RURAL and provincial New Zealand got to show off last weekend.
The 2017 Hilux Rural Games got off to a great start on Friday with the Running of the Wools in Feilding. The event drew a good crowd who delighted in witnessing 1000 sheep racing from the saleyards, through the centre of town, around Manchester Square and back again.
It's the first time the Games have ever been hosted by Manawatu or held in the North Island. It's great so many people came out to support the various activities that were held over the three days.
Feilding played host on Friday while the action moved to Palmerston North during the weekend.
I think Games founder and trustee Steve Hollander said it best when he said the Rural Games are a celebration of "sports that built a nation" and represent the best of rural New Zealand.
Our former Mayor of Manawatu, Margaret Kouvelis, is the chairwoman of the NZ Rural Games Trust. She was integral in the event being moved from Queenstown to Palmerston North.
According to Margaret, whether you live in the city or you live in the country, it's important to celebrate our agribusiness.
The aim of the rural games is to give back something of our legacy to the next generation.
A lot of what makes us who we are is based on our rural roots and values. It's our "give it a go" attitude, our Kiwi ingenuity, our No 8 wire mentality, our sense of fun and adventure - it's even the modesty that is reflected by our great athletes.
Among the competition disciplines that featured in the Rural Games were gumboot, egg and cowpat throwing as well as wood chopping, speed shearing, dog trialling and fencing.
The man and mutt race with shepherds and their dogs was a crowd favourite, and the gumboot throwing was a popular event too.
There were some big names among the competitors in the gumboot throw, with Dame Valerie Adams taking first place in the women's event.
Bulls' own Becs Symes took the silver with an impressive throw in pretty trying conditions, while in third place was New Zealand record-holder Kristin Churchward from Taihape.

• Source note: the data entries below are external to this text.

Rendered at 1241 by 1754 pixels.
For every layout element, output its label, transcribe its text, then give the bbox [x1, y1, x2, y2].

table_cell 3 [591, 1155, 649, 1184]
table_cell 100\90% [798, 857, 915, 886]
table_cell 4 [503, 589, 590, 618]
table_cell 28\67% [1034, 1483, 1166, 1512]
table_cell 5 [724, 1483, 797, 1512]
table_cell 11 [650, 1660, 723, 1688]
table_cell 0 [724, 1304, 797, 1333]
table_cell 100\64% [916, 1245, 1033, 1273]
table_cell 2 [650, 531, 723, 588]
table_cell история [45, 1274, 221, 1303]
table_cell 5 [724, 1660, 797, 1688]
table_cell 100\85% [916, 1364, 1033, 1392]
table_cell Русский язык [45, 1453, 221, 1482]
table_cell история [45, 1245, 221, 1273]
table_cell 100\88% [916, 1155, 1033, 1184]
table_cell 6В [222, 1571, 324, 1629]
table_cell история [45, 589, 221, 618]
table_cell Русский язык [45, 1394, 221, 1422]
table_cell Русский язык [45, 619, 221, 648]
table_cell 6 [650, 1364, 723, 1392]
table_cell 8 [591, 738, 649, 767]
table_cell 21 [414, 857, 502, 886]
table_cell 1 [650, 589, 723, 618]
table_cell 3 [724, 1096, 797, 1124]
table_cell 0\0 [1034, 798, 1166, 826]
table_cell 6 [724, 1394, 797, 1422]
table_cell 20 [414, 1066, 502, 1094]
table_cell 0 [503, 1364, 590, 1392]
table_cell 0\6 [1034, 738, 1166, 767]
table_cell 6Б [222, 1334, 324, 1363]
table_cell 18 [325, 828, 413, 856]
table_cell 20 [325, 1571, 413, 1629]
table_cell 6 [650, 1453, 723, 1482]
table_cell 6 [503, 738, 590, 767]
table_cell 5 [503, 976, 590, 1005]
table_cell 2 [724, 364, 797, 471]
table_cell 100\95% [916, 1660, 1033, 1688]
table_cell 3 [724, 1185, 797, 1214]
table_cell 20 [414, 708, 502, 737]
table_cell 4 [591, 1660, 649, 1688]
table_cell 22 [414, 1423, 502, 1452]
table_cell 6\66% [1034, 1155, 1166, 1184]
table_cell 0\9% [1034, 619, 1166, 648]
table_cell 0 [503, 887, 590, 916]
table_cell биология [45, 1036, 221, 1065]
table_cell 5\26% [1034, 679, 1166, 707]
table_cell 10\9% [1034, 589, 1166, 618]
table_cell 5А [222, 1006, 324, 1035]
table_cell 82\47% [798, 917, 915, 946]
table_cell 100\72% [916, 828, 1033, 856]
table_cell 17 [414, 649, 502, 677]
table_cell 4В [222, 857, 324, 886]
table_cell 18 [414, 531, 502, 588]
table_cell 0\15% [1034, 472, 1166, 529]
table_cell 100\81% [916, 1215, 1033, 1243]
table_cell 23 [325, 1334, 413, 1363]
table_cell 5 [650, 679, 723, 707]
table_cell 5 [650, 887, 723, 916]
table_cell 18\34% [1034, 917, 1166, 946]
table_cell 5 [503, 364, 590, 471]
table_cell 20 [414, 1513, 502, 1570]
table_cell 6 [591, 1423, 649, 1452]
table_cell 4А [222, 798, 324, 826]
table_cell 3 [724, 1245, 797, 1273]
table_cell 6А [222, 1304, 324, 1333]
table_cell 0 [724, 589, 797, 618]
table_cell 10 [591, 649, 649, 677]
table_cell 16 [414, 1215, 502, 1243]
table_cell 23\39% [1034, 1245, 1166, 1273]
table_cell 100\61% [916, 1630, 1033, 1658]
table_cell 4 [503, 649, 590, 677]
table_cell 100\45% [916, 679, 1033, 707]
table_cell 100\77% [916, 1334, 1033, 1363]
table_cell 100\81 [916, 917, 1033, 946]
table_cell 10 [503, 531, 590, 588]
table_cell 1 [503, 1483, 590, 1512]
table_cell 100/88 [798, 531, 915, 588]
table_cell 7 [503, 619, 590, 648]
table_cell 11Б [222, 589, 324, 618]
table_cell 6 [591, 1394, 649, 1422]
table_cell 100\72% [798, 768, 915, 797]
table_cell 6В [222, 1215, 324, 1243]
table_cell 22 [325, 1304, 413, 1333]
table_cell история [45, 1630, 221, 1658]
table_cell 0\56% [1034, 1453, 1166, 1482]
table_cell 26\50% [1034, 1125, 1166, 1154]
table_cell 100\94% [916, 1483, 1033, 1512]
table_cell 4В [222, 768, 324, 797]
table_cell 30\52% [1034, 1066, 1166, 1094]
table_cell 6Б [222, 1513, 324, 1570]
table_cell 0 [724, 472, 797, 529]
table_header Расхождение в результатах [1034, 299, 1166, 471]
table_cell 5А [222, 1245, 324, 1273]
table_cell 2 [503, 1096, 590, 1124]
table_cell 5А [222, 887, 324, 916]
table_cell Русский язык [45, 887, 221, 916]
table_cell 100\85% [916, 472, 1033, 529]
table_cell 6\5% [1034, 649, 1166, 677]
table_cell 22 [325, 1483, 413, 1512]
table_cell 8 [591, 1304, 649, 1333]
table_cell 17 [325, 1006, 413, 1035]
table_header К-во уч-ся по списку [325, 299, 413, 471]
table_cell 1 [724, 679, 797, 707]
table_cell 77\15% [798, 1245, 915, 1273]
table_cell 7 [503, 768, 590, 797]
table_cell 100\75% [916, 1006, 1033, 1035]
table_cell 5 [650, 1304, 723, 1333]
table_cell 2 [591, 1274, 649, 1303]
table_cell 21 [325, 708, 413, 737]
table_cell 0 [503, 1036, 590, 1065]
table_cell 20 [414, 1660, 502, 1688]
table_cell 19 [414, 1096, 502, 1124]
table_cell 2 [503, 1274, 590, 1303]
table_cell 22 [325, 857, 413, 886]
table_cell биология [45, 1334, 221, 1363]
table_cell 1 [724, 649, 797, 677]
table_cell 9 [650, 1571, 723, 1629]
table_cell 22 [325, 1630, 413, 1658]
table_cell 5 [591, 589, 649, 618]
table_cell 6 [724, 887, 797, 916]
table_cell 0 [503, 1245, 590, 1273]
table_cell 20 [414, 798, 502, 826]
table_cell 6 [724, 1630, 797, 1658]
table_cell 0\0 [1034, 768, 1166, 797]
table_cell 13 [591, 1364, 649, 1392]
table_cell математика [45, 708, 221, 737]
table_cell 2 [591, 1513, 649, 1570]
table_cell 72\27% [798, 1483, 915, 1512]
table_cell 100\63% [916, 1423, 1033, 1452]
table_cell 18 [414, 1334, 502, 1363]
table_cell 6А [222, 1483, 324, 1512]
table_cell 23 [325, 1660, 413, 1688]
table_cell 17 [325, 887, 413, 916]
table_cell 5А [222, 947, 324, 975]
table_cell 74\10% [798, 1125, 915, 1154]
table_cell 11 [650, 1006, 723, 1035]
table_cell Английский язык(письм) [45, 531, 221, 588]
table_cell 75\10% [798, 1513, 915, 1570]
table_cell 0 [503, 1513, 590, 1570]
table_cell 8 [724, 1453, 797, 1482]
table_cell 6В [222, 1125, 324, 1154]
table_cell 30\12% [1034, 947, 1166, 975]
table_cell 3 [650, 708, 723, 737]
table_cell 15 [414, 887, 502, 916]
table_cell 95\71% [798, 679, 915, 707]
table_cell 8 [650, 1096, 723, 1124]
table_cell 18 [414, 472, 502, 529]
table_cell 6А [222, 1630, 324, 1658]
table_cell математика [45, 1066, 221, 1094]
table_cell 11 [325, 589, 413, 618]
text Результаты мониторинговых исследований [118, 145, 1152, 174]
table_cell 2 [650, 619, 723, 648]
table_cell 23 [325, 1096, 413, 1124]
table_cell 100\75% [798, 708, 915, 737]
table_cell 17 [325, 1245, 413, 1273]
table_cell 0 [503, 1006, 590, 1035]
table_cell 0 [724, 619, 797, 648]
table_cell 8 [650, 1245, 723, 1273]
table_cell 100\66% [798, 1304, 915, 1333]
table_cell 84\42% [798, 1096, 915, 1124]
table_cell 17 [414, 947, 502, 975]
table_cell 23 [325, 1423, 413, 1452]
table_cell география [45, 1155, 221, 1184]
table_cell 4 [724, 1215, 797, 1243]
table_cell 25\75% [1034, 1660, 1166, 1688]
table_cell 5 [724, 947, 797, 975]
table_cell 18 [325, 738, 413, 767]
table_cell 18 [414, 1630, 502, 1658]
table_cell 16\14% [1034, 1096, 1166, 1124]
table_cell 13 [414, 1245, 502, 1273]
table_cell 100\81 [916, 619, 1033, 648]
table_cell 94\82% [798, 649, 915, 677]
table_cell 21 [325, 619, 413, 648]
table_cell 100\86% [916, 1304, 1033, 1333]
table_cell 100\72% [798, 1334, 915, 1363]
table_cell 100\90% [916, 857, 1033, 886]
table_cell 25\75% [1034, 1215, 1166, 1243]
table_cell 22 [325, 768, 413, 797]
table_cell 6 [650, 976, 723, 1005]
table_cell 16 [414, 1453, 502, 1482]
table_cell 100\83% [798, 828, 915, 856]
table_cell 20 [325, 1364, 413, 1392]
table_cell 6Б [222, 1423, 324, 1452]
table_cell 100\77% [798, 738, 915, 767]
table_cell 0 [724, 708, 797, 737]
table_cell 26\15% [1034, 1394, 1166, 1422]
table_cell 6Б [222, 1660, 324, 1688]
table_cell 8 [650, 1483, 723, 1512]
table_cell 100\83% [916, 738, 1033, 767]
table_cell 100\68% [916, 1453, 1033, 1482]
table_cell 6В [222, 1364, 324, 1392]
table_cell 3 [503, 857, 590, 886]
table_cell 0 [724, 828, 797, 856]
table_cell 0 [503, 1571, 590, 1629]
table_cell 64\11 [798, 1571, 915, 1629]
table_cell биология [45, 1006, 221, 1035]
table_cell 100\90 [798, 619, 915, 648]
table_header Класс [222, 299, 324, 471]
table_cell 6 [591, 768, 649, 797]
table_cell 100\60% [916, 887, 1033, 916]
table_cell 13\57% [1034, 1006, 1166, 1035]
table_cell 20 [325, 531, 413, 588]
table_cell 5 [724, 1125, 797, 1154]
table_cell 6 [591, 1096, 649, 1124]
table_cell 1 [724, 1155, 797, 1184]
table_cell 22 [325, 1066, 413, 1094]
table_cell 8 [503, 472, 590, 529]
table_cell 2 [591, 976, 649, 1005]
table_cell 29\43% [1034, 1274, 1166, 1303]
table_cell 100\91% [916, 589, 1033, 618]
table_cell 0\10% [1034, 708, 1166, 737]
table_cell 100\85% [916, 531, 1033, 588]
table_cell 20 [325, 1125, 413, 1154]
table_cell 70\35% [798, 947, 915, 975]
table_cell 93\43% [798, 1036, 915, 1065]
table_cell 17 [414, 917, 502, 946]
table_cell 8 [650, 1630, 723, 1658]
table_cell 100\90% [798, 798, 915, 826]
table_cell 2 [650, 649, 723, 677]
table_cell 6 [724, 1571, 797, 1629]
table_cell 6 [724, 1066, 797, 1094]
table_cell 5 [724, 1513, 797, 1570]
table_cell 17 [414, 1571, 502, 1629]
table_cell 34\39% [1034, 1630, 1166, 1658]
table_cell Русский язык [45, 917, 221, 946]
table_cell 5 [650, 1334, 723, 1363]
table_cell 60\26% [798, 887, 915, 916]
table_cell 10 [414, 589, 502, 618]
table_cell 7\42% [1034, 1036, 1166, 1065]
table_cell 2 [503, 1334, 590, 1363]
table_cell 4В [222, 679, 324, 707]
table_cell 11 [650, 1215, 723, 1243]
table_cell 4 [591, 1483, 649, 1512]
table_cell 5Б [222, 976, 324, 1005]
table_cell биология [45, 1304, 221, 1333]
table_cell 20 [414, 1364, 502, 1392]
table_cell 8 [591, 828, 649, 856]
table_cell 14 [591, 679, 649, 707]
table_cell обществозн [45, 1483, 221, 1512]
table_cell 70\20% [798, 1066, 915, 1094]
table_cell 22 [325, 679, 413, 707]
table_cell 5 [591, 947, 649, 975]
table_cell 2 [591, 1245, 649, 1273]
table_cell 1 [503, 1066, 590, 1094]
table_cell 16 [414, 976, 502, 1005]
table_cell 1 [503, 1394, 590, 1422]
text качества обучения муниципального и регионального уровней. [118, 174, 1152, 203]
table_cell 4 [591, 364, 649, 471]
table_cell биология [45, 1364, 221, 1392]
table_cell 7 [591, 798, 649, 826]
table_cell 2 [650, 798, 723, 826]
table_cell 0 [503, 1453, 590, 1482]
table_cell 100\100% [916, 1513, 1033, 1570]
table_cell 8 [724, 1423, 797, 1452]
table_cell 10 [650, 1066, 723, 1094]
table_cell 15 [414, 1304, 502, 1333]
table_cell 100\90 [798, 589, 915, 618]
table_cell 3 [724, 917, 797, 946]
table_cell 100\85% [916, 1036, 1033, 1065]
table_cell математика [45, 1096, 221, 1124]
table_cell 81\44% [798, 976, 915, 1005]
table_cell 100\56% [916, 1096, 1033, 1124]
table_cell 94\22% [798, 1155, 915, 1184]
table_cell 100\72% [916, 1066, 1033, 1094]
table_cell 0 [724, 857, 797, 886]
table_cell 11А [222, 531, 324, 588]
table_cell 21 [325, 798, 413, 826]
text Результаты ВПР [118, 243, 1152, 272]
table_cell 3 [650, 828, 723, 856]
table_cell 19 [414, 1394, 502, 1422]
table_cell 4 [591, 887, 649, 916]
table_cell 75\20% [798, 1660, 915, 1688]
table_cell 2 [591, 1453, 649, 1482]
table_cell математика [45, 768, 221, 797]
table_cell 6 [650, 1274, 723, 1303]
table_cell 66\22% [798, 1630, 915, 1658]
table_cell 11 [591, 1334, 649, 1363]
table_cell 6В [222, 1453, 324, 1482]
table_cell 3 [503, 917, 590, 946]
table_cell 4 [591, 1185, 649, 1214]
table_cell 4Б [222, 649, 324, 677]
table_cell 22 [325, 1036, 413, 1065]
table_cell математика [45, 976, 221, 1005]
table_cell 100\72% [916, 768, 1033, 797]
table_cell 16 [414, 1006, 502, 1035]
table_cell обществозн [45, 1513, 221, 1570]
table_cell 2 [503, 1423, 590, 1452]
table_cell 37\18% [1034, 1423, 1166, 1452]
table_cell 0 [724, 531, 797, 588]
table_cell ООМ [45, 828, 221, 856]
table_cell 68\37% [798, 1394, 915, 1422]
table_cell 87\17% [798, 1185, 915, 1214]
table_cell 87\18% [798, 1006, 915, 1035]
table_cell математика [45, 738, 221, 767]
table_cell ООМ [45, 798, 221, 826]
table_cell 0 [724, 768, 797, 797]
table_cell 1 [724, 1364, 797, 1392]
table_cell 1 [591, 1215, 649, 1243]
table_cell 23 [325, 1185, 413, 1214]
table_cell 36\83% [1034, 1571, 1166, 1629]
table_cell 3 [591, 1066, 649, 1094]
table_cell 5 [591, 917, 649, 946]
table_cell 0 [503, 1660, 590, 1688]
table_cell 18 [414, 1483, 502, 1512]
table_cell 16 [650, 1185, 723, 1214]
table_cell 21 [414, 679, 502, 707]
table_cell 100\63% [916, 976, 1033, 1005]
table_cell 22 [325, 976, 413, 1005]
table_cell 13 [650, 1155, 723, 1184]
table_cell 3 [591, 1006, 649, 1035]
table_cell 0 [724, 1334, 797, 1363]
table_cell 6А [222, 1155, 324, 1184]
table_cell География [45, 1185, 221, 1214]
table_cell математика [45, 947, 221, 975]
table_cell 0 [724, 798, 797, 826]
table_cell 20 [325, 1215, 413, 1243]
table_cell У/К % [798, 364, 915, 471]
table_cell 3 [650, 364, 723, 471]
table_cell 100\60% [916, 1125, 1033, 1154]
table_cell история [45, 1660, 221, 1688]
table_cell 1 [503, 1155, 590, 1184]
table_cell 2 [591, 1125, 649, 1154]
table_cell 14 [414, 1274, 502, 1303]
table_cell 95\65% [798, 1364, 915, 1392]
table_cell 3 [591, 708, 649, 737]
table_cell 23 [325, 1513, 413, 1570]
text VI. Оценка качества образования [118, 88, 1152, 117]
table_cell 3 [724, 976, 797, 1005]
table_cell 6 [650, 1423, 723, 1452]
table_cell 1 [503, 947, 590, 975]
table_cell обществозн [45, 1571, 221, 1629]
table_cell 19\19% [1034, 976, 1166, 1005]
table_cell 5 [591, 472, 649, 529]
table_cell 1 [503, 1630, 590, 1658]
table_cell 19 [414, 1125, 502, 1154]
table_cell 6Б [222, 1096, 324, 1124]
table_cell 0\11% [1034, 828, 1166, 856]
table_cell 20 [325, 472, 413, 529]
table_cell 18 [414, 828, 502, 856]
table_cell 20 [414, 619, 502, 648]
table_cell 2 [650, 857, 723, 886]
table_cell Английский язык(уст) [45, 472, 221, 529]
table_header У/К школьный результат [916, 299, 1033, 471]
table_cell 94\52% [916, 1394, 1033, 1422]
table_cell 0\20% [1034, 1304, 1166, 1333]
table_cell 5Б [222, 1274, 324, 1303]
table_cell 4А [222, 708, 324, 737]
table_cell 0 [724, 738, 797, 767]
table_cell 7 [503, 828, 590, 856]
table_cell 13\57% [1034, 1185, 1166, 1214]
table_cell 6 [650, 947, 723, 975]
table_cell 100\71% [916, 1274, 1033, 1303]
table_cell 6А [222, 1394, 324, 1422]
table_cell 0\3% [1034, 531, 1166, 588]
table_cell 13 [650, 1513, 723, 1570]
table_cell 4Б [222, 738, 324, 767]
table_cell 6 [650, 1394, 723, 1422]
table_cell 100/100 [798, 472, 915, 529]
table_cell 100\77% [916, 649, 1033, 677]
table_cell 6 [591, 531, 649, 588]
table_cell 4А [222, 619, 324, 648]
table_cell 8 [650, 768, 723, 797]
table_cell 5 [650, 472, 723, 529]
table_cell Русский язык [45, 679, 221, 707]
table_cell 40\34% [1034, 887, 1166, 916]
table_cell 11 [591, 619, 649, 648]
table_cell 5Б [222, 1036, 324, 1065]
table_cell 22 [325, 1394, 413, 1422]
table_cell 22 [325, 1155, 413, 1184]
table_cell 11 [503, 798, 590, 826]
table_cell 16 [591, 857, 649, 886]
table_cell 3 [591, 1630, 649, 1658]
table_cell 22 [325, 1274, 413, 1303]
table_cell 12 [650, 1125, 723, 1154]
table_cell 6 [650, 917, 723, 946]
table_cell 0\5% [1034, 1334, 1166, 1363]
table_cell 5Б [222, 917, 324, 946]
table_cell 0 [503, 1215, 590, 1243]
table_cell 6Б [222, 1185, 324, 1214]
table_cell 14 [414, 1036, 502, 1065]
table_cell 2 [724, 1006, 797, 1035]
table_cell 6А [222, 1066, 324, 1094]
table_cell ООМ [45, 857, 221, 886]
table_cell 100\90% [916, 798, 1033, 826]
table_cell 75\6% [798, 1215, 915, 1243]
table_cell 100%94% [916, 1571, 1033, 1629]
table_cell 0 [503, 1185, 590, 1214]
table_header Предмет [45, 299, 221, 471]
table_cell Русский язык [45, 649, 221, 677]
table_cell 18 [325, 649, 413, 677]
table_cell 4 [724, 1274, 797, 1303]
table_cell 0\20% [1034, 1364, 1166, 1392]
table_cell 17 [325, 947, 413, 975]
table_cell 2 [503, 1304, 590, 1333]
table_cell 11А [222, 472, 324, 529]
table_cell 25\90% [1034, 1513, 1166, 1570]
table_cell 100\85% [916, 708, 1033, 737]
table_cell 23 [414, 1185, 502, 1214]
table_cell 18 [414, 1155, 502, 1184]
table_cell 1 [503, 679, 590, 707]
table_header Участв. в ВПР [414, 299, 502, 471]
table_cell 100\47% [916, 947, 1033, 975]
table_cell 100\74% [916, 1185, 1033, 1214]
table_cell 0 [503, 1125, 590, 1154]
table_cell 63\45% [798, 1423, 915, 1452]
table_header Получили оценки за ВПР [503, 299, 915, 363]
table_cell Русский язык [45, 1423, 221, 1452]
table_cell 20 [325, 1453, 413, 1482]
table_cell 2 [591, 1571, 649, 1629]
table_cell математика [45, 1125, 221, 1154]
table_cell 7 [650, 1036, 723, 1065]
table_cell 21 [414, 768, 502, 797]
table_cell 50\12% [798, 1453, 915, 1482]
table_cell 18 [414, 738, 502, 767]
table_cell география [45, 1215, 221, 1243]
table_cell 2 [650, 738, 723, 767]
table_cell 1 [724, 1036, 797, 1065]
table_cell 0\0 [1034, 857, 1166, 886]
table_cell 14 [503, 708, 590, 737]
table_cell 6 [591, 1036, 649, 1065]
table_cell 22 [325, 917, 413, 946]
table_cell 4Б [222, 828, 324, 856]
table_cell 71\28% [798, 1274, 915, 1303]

In the men's event, Whanganui's James Kellow beat current New Zealand record-holder and Olympic decathlete Brent Newdick into second place.
Mahe Drysdale was a keen competitor but didn't make it to the podium.
A host of fun have-a-go contests for all ages throughout the weekend included Fonterra speed milking, Toyota hay bale stacking, cowpat tossing and kids' tree-climbing sessions run by the NZ Arboricultural Association.
The Hilux Rural Games held in our region and by our region over three days celebrated all that is good about rural and provincial life.
I'm picking they'll be back and I'd urge you to take the time to catch some of the action.
"The aim of the rural games is to give back something of our legacy to the next generation.
A lot of what makes us who we are is based on our rural roots and values."